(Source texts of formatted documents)
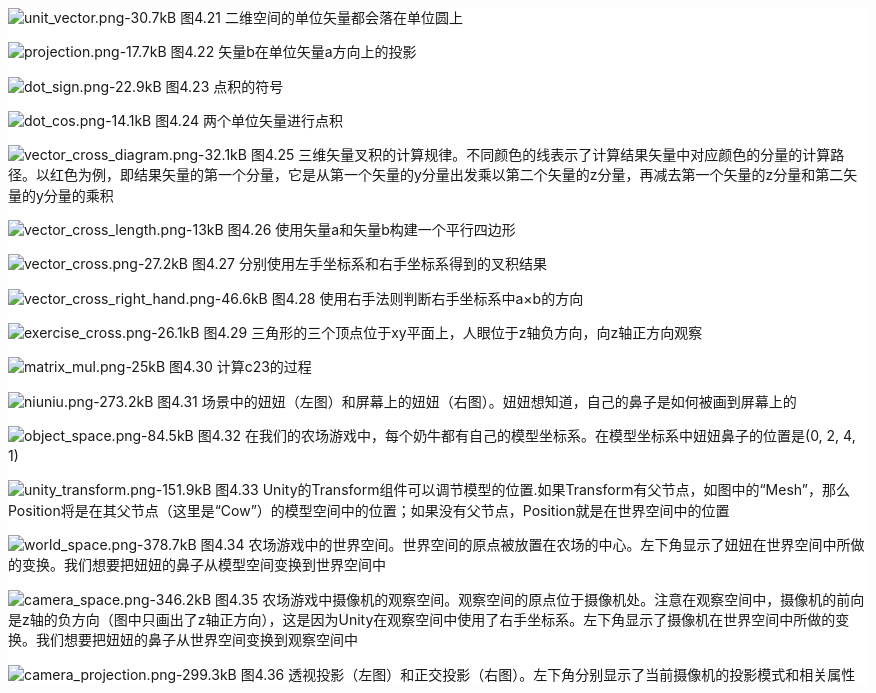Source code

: ![unit_vector.png-30.7kB](http://static.zybuluo.com/candycat/mqfl49yeebwbqtc23i755qux/unit_vector.png)
图4.21 二维空间的单位矢量都会落在单位圆上

![projection.png-17.7kB](http://static.zybuluo.com/candycat/rlo1hwsdb334yi9i9vimdtko/projection.png)
图4.22 矢量b在单位矢量a方向上的投影

![dot_sign.png-22.9kB](http://static.zybuluo.com/candycat/wet7zoq1bssb0u8gm63zfmx6/dot_sign.png)
图4.23 点积的符号

![dot_cos.png-14.1kB](http://static.zybuluo.com/candycat/xnouckzvbcb59nqcanijjpx7/dot_cos.png)
图4.24 两个单位矢量进行点积

![vector_cross_diagram.png-32.1kB](http://static.zybuluo.com/candycat/yrl5ol849v5h8892l4bqlgrh/vector_cross_diagram.png)
图4.25 三维矢量叉积的计算规律。不同颜色的线表示了计算结果矢量中对应颜色的分量的计算路径。以红色为例，即结果矢量的第一个分量，它是从第一个矢量的y分量出发乘以第二个矢量的z分量，再减去第一个矢量的z分量和第二矢量的y分量的乘积

![vector_cross_length.png-13kB](http://static.zybuluo.com/candycat/fh9vcn0q1g5te175pqg9beu3/vector_cross_length.png)
图4.26 使用矢量a和矢量b构建一个平行四边形

![vector_cross.png-27.2kB](http://static.zybuluo.com/candycat/0d3l6dqc7q6d3h6vxkqjqo99/vector_cross.png)
图4.27 分别使用左手坐标系和右手坐标系得到的叉积结果

![vector_cross_right_hand.png-46.6kB](http://static.zybuluo.com/candycat/t6i0a60k7rd05a5url0wljcl/vector_cross_right_hand.png)
图4.28 使用右手法则判断右手坐标系中a×b的方向

![exercise_cross.png-26.1kB](http://static.zybuluo.com/candycat/5oy7iqjnkyi69v1d2sayhxf0/exercise_cross.png)
图4.29 三角形的三个顶点位于xy平面上，人眼位于z轴负方向，向z轴正方向观察

![matrix_mul.png-25kB](http://static.zybuluo.com/candycat/u6urub3wacveq0qcr6112we5/matrix_mul.png)
图4.30 计算c23的过程

![niuniu.png-273.2kB](http://static.zybuluo.com/candycat/ncg6g1ragp0bfufbm2m3ir2m/niuniu.png)
图4.31 场景中的妞妞（左图）和屏幕上的妞妞（右图）。妞妞想知道，自己的鼻子是如何被画到屏幕上的

![object_space.png-84.5kB](http://static.zybuluo.com/candycat/o85jqc1fw9rt10f0n485y9vt/object_space.png)
图4.32 在我们的农场游戏中，每个奶牛都有自己的模型坐标系。在模型坐标系中妞妞鼻子的位置是(0, 2, 4, 1)

![unity_transform.png-151.9kB](http://static.zybuluo.com/candycat/drp1660u59nwnw8d2hvb0rrg/unity_transform.png)
图4.33 Unity的Transform组件可以调节模型的位置.如果Transform有父节点，如图中的“Mesh”，那么Position将是在其父节点（这里是“Cow”）的模型空间中的位置；如果没有父节点，Position就是在世界空间中的位置

![world_space.png-378.7kB](http://static.zybuluo.com/candycat/ozup3egxnxqp21otm4z6jzhx/world_space.png)
图4.34 农场游戏中的世界空间。世界空间的原点被放置在农场的中心。左下角显示了妞妞在世界空间中所做的变换。我们想要把妞妞的鼻子从模型空间变换到世界空间中

![camera_space.png-346.2kB](http://static.zybuluo.com/candycat/8q0v8m4wwkm2h9homadyeear/camera_space.png)
图4.35 农场游戏中摄像机的观察空间。观察空间的原点位于摄像机处。注意在观察空间中，摄像机的前向是z轴的负方向（图中只画出了z轴正方向），这是因为Unity在观察空间中使用了右手坐标系。左下角显示了摄像机在世界空间中所做的变换。我们想要把妞妞的鼻子从世界空间变换到观察空间中

![camera_projection.png-299.3kB](http://static.zybuluo.com/candycat/wqkekwazaaordawbq21nj7hz/camera_projection.png)
图4.36 透视投影（左图）和正交投影（右图）。左下角分别显示了当前摄像机的投影模式和相关属性
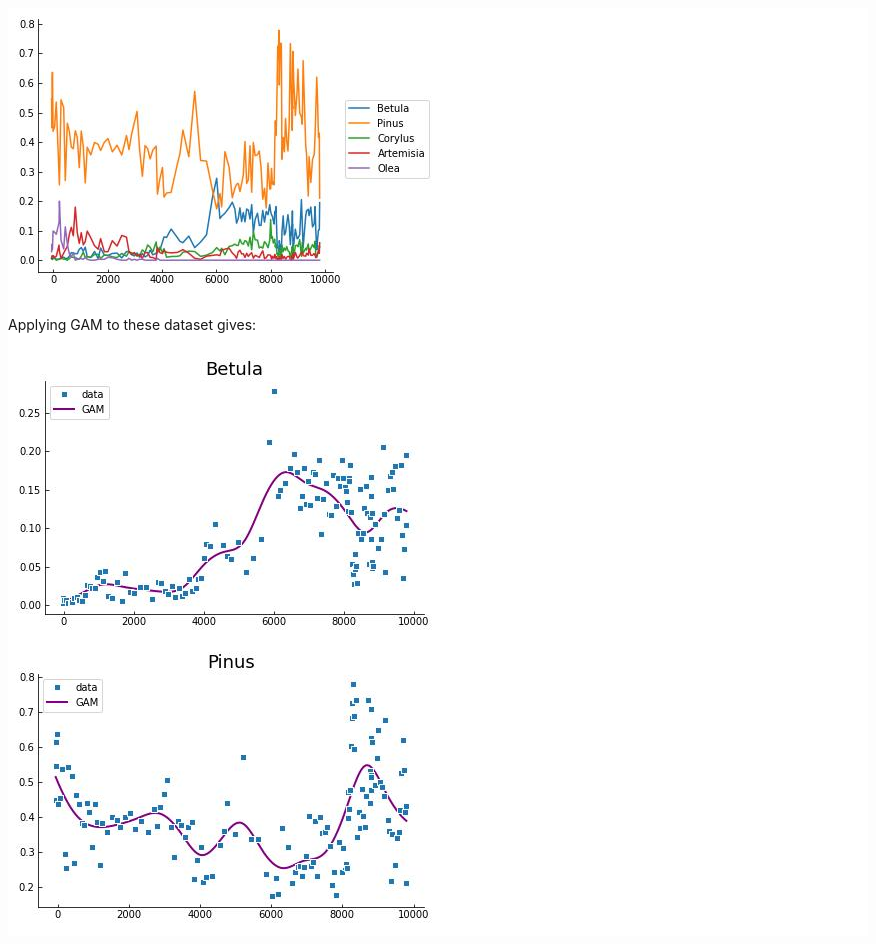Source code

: ![data-basa](plots-tests/basa_data-sel_species.jpg)

Applying GAM to these dataset gives:

![gam-basa-betula](plots-tests/basa_data-Betula-gam.jpg)
![gam-basa-pinus](plots-tests/basa_data-Pinus-gam.jpg)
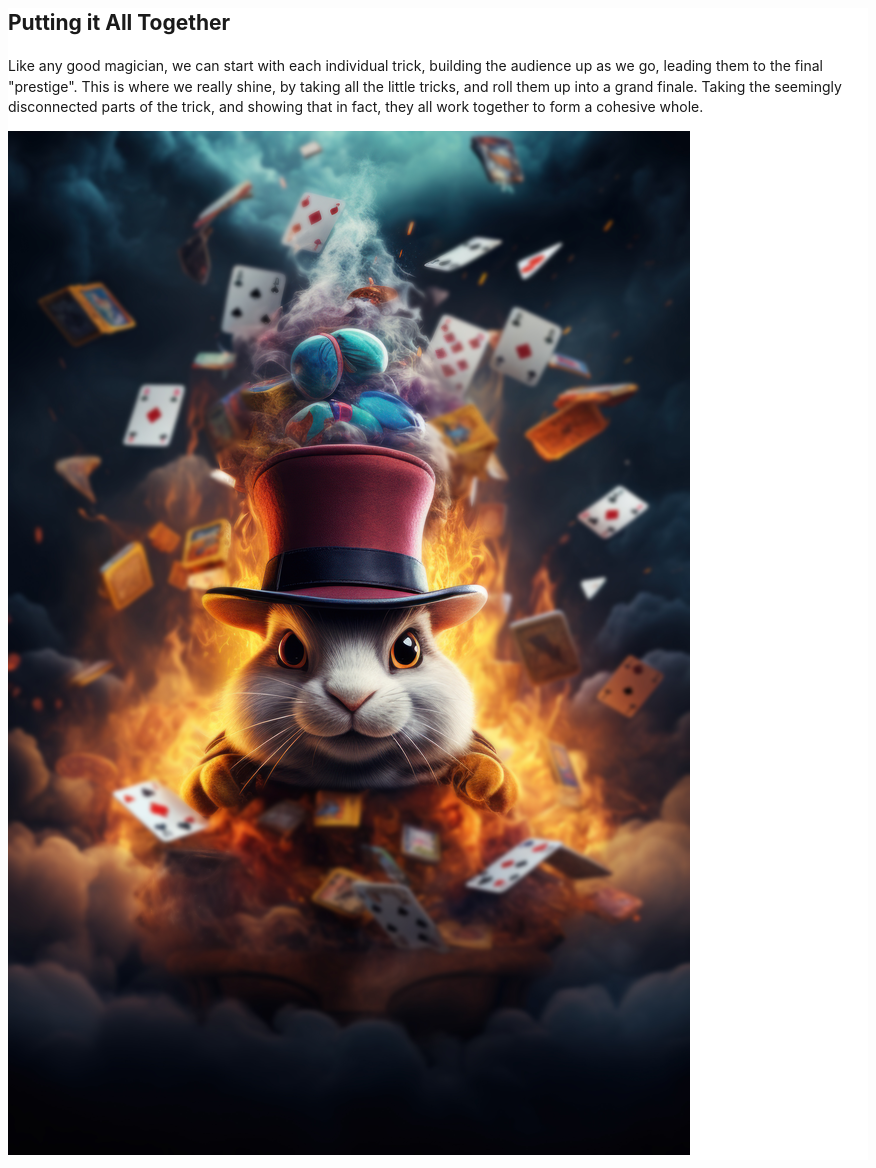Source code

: ## Putting it All Together

Like any good magician, we can start with each individual trick, building the audience up as we go, leading them to the final "prestige". This is where we really shine, by taking all the little tricks, and roll them up into a grand finale. Taking the seemingly disconnected parts of the trick, and showing that in fact, they all work together to form a cohesive whole.

![Fire_Bunny](assets/fire-bunny.jpeg)
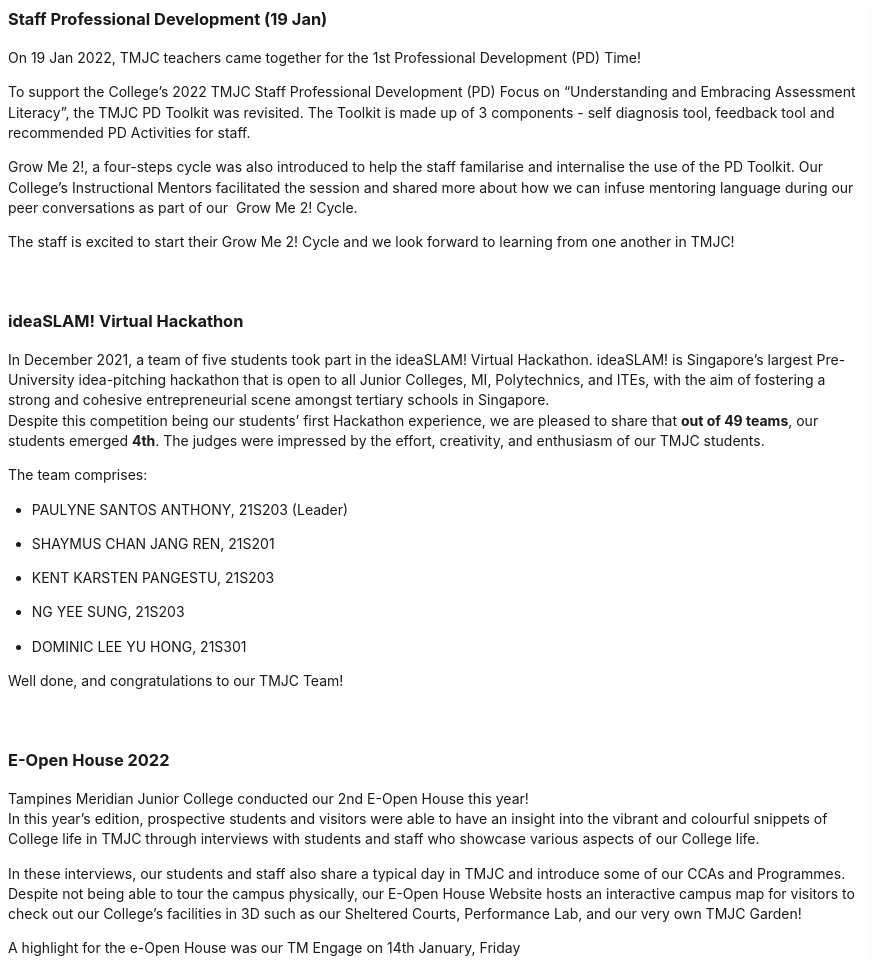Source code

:<h3>Staff Professional Development (19 Jan)</h3>
<p>On 19 Jan 2022, TMJC teachers came together for the 1st Professional Development
(PD) Time!</p>
<p>To support the College’s 2022 TMJC Staff Professional Development (PD)
Focus on “Understanding and Embracing Assessment Literacy”, the TMJC PD
Toolkit was revisited. The Toolkit is made up of 3 components - self diagnosis
tool, feedback tool and recommended PD Activities for staff.</p>
<p>Grow Me 2!, a four-steps cycle was also introduced to help the staff familarise
and internalise the use of the PD Toolkit. Our College’s Instructional
Mentors facilitated the session and shared more about how we can infuse
mentoring language during our peer conversations as part of our&nbsp; Grow
Me 2! Cycle.</p>
<p>The staff is excited to start their Grow Me 2! Cycle and we look forward
to learning from one another in TMJC!</p>
<div class="isomer-image-wrapper">
<img style="width: 100%" height="auto" width="100%" alt="" src="/images/2022-T1-Events-StaffPD_01.jpeg">
</div>
<h3>ideaSLAM! Virtual Hackathon</h3>
<p>In December 2021, a team of five students took part in the ideaSLAM! Virtual
Hackathon. ideaSLAM! is Singapore’s largest Pre-University idea-pitching
hackathon that is open to all Junior Colleges, MI, Polytechnics, and ITEs,
with the aim of fostering a strong and cohesive entrepreneurial scene amongst
tertiary schools in Singapore.
<br>Despite this competition being our students’ first Hackathon experience,
we are pleased to share that&nbsp;<strong>out of 49 teams</strong>, our
students emerged&nbsp;<strong>4th</strong>. The judges were impressed by
the effort, creativity, and enthusiasm of our TMJC students.</p>
<p>The team comprises:</p>
<ul data-tight="true" class="tight">
<li>
<p>PAULYNE SANTOS ANTHONY, 21S203 (Leader)</p>
</li>
<li>
<p>SHAYMUS CHAN JANG REN, 21S201</p>
</li>
<li>
<p>KENT KARSTEN PANGESTU, 21S203</p>
</li>
<li>
<p>NG YEE SUNG, 21S203</p>
</li>
<li>
<p>DOMINIC LEE YU HONG, 21S301</p>
</li>
</ul>
<p>Well done, and congratulations to our TMJC Team!</p>
<div class="isomer-image-wrapper">
<img style="width: 100%" height="auto" width="100%" alt="" src="/images/2022-T1-Events-ideaSLAM_01.jpeg">
</div>
<h3>E-Open House 2022</h3>
<p>Tampines Meridian Junior College conducted our 2nd&nbsp;E-Open House this
year!
<br>In this year’s edition, prospective students and visitors were able to
have an insight into the vibrant and colourful snippets of College life
in TMJC through interviews with students and staff who showcase various
aspects of our College life.</p>
<p>In these interviews, our students and staff also share a typical day in
TMJC and introduce some of our CCAs and Programmes. Despite not being able
to tour the campus physically, our E-Open House Website hosts an interactive
campus map for visitors to check out our College’s facilities in 3D such
as our Sheltered Courts, Performance Lab, and our very own TMJC Garden!</p>
<p>A highlight for the e-Open House was our TM Engage on 14th January, Friday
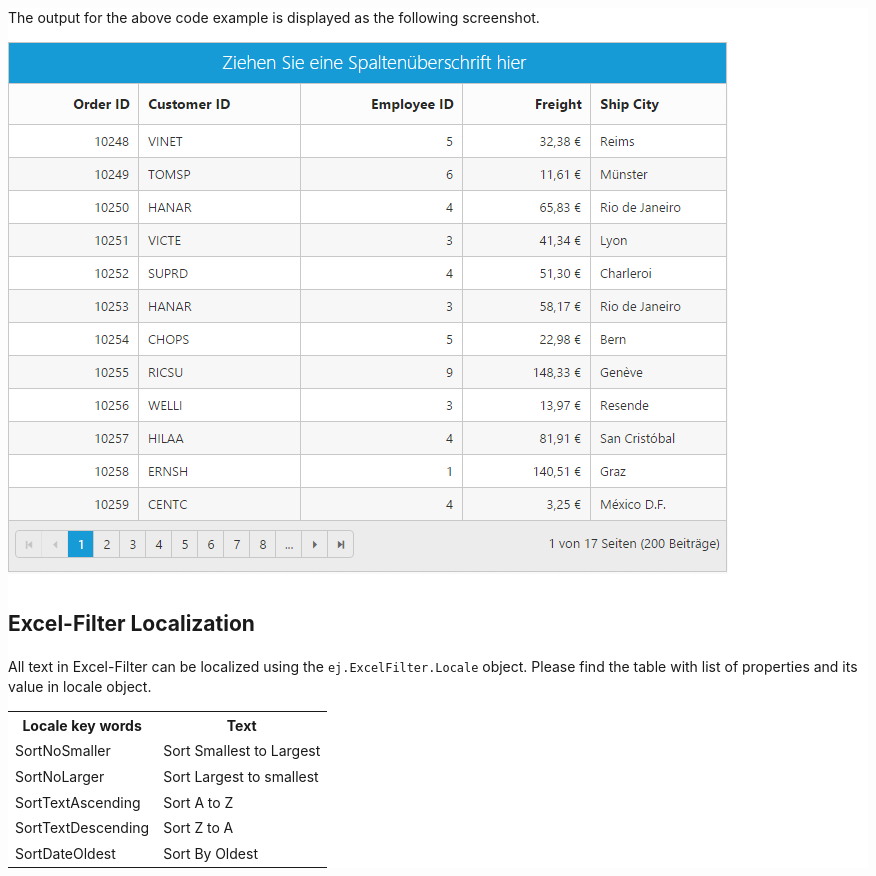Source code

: 
The output for the above code example is displayed as the following screenshot.

![](Localization_images/Localization_img1.png) 



## Excel-Filter Localization


All text in Excel-Filter can be localized using the `ej.ExcelFilter.Locale` object. Please find the table with list of properties and its value in locale object.

<table>
<tr>
<th>
Locale key words </th><th>
Text</th></tr>
<tr>
<td>
SortNoSmaller</td><td>
Sort Smallest to Largest</td></tr>
<tr>
<td>
SortNoLarger</td><td>
Sort Largest to smallest</td></tr>
<tr>
<td>
SortTextAscending</td><td>
Sort A to Z</td></tr>
<tr>
<td>
SortTextDescending</td><td>
Sort Z to A</td></tr>
<tr>
<td>
SortDateOldest</td><td>
Sort By Oldest</td></tr>
<tr>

* _AIM OF THE EXERCISE_
In the records above, find each line that mentions the string "Events", then copy it.

* _SOLVED PROBLEM_
<img style="width: 100%" height="auto" width="100%" alt="" src="/images/2022-T1-Events-StaffPD_01.jpeg">
<img style="width: 100%" height="auto" width="100%" alt="" src="/images/2022-T1-Events-ideaSLAM_01.jpeg">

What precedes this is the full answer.